Great article. Great code.

Great article. Great code.

Java is really my weakness

Java is really my weakness but I am glad that there's someone who is willing to share their knowledge and skills in Java.

You know what, I am not that

You know what, I am not that expert in java but here you are helping someone who are new into this field.

This data helps.

This data helps.

Do you have any articles that

Do you have any articles that will support this kind of coding? My apologies for this, I am not that expert and I want to know more.

Keep the good work.

Keep the good work.

The article with the data is

The article with the data is very helpful.

You have a good data! Thanks

You have a good data! Thanks for sharing

You have an informative data!

You have an informative data! Thanks

this is great. thank you!

this is great. thank you!

Thank you for sharing it with

Thank you for sharing it with us!

Hi, this is great. Thank you!

Hi, this is great. Thank you!

Thank you for the

Thank you for the information.

I love your posts! Thanks for

I love your posts! Thanks for contributing the best tips in an approachable.

I found that site very useful

I found that site very useful and this survey is very curious. I've never seen a blog that demand a survey for this actions. very curious …

Thanks for your usual

Thanks for your usual wonderful effort.

I agree with this wholey!

I agree with this wholey!

sorry I meant

Awesome! Your way of writing

Awesome! Your way of writing and making things clear is very impressive. Thanking you for such an informative article,
https://www.contractorlethbridge.com

I found that site very useful

I found that site very useful and this survey is very curious. I've never seen a blog that demand a survey for this actions. very curious …
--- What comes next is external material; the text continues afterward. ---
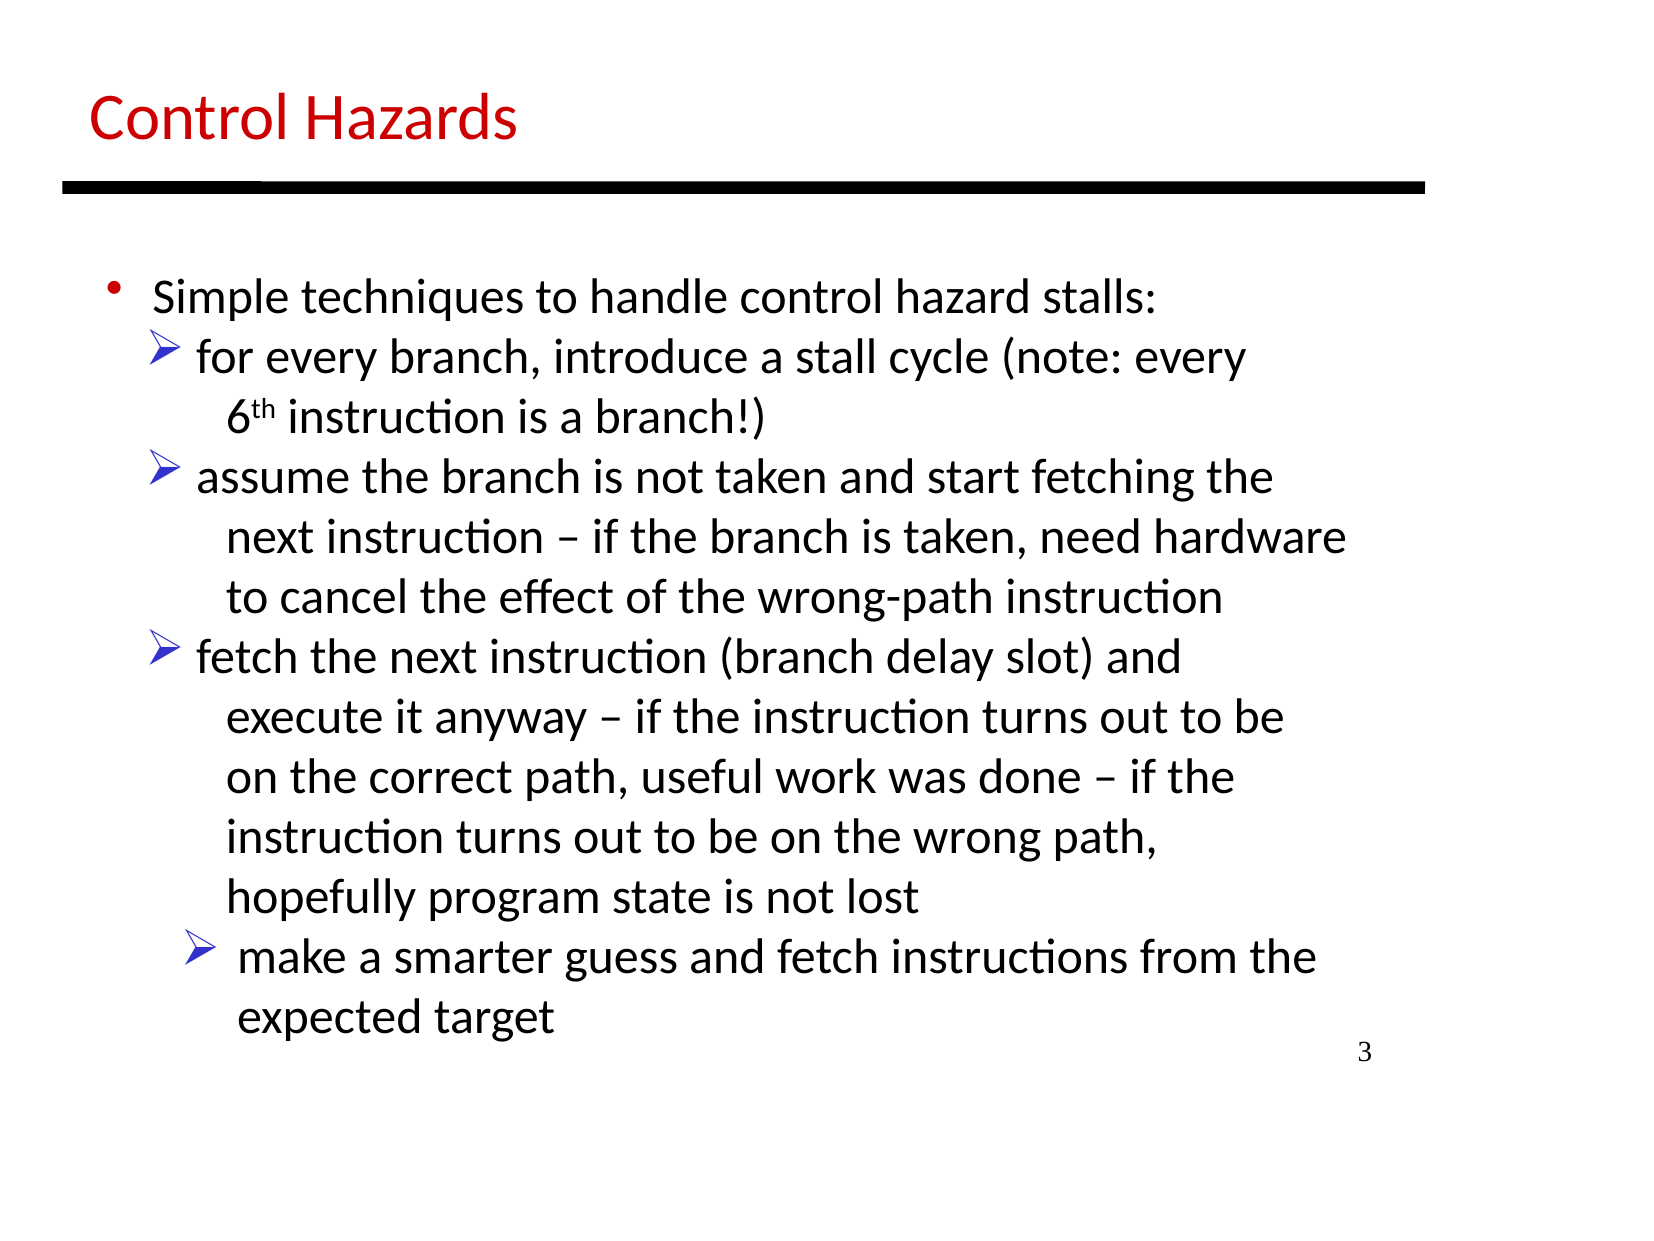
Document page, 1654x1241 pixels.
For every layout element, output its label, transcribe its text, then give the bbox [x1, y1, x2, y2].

text_box Simple techniques to handle control hazard stalls: for every branch, introduce a stall cycle (note: every 6th instruction is a branch!) assume the branch is not taken and start fetching the next instruction – if the branch is taken, need hardware to cancel the effect of the wrong-path instruction fetch the next instruction (branch delay slot) and execute it anyway – if the instruction turns out to be on the correct path, useful work was done – if the instruction turns out to be on the wrong path, hopefully program state is not lost make a smarter guess and fetch instructions from the expected target [91, 256, 1363, 1052]
slide_number <number> [1074, 1025, 1388, 1100]
text_box Control Hazards [75, 65, 535, 160]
Totally agree with your way

Totally agree with your way of thinking. Thank you for sharing.

It was very useful. Thank you

It was very useful. Thank you for sharing.

Really nice and interesting

Really nice and interesting post. I was looking for this kind of information and enjoyed reading this one.
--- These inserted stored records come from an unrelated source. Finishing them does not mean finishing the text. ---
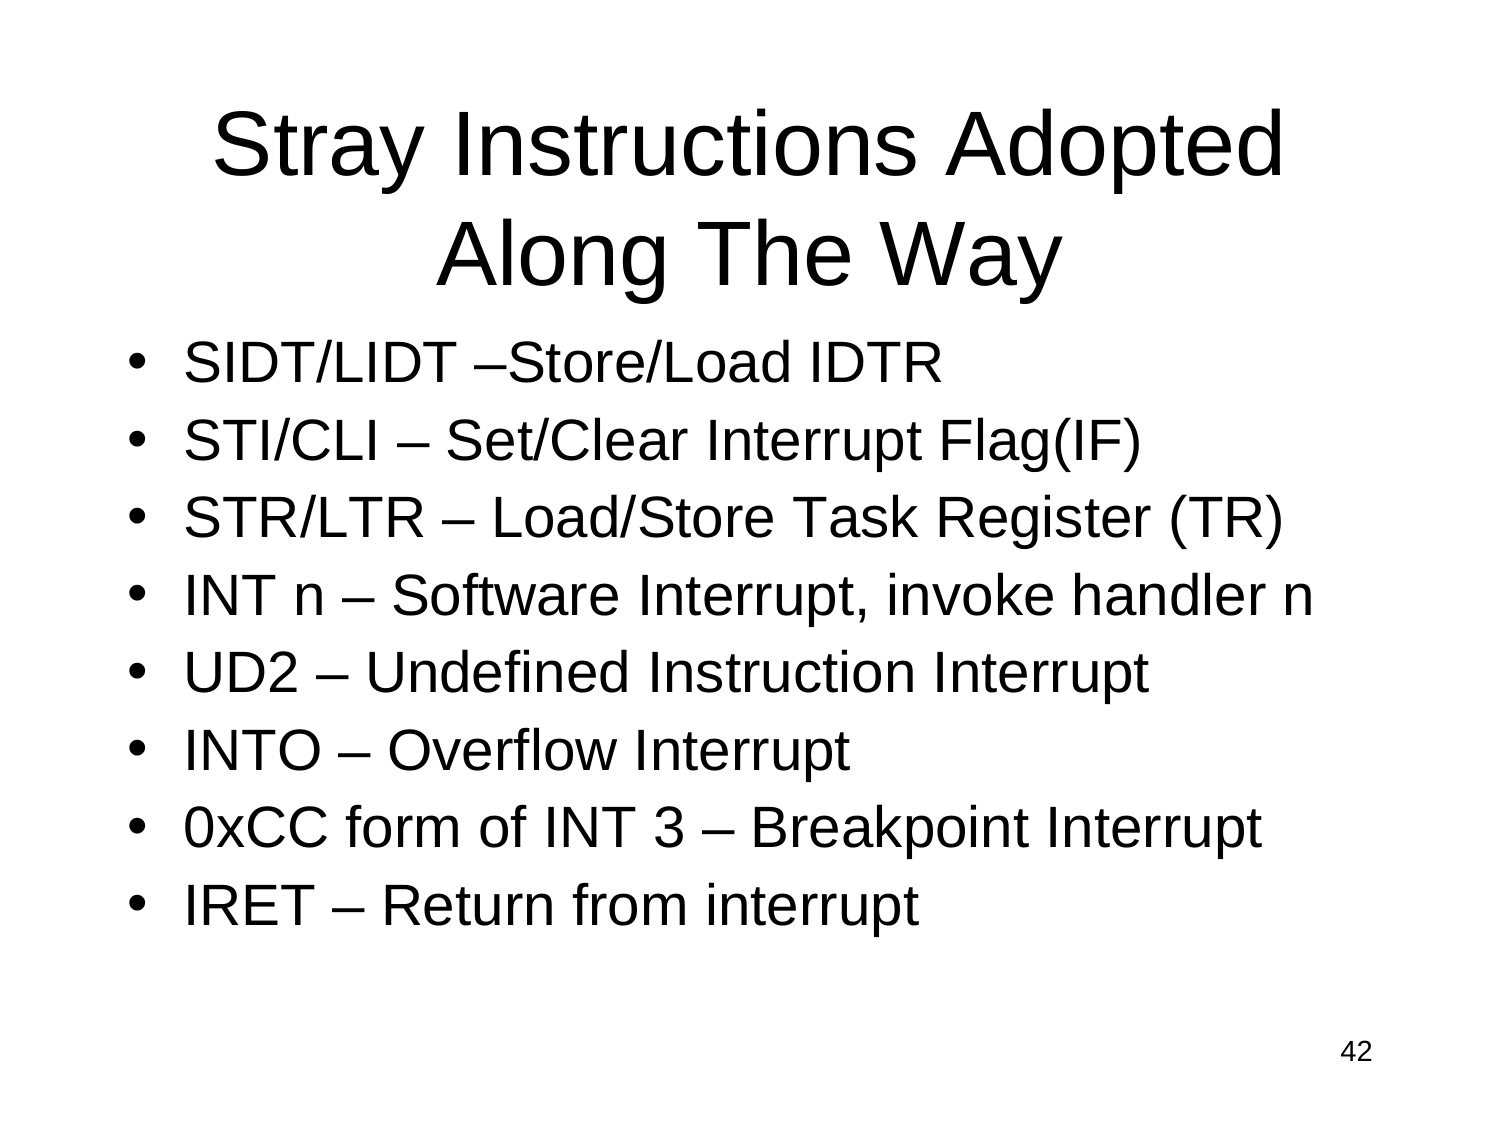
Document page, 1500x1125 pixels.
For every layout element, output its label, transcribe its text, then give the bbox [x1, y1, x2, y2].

title Stray Instructions Adopted Along The Way [112, 76, 1388, 312]
text_box <number> [1074, 1025, 1388, 1101]
list SIDT/LIDT –Store/Load IDTR STI/CLI – Set/Clear Interrupt Flag(IF) STR/LTR – Load/Store Task Register (TR) INT n – Software Interrupt, invoke handler n UD2 – Undefined Instruction Interrupt INTO – Overflow Interrupt 0xCC form of INT 3 – Breakpoint Interrupt IRET – Return from interrupt [112, 324, 1388, 1001]
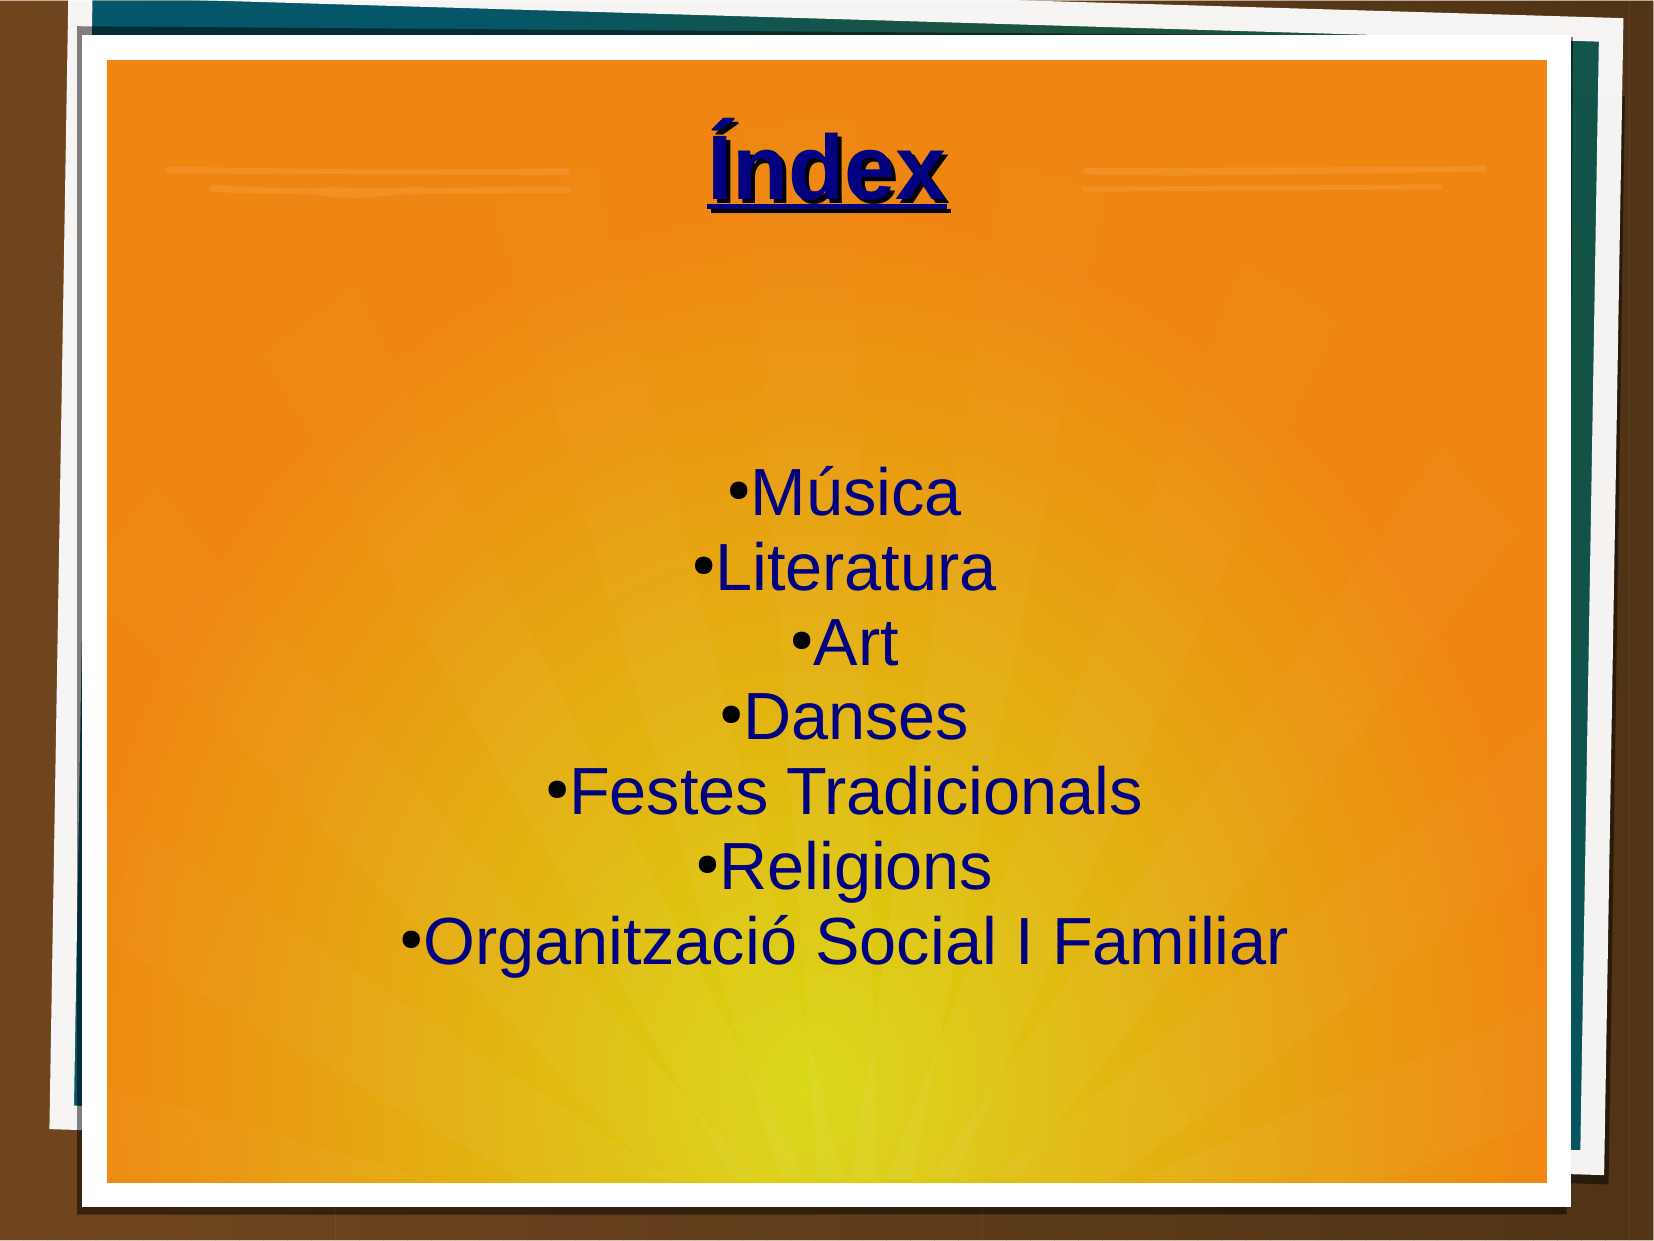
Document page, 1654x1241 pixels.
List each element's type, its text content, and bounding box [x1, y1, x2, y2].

subtitle Música Literatura Art Danses Festes Tradicionals Religions Organització Social I Familiar [118, 319, 1571, 1039]
title Índex [566, 78, 1087, 257]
It was interesting indeed -

It was interesting indeed - https://www.roofersofbirmingham.co.uk

Really nice and interesting

Really nice and interesting post. I was looking for this kind of information and enjoyed reading this one.
<a href="https://www.contractorlethbridge.com">see this</a>

Excellent website. This is a

Excellent website. This is a fantastic resource.

Fantastic website. This is an

Fantastic website. This is an excellent resource.

Thanks for sharing! Visit

Thanks for sharing! Visit here for more info.
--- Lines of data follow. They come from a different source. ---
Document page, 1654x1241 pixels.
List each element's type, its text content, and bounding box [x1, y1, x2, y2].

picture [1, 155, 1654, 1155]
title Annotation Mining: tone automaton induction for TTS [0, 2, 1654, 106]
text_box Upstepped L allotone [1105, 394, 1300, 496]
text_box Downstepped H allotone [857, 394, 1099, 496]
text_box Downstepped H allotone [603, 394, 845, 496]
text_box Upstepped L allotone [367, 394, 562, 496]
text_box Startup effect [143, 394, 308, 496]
Thank you so much for such an

Thank you so much for such an amazing blog. I hope that there's more to come.

For me, this is a very good

For me, this is a very good site. Thank you!

Fantastic website. This is an

Fantastic website. This is an excellent guide.

I found this article

I found this article interesting since I am currently studying related to this topic.
https://www.greenempirebuilder.com https://www.apertureoptix.com https://splashhhmedia.com https://peninsulapaintingservices.com

Awesome site. This is a

Awesome site. This is a really great guide.
<a href="https://www.sidingcoquitlambc.com">Siding Services</a>

I appreciate you for sharing

I appreciate you for sharing this!

This is really a good post.

This is really a good post. Glad I saw it!

This is an informative post.

This is an informative post. It's great that you have shared this!

This is really a great blog!

This is really a great blog! I am looking forward to reading more of this!

Me Too and so are the guys

Me Too and so are the guys over at https://www.manchesterroofing.co.uk

Thank you for sharing this!

Thank you for sharing this!

Awesome article. Glad to saw

Awesome article. Glad to saw this article of yours.

Interesting. The array to the

Interesting. The array to the right represents the inferred register types at each point in the instruction stream as determined by the abstract interpreter.

Very informative article.

Very informative article. Thanks for sharing your idea.

This is really what I want

This is really what I want to.

An executable file stored in

An executable file stored in a format called DEX includes compiled code created for Google's Android mobile phone platform, which runs Linux. It may be interpreted by the Dalvik virtual computer and is formally known as a "Dalvik Executable."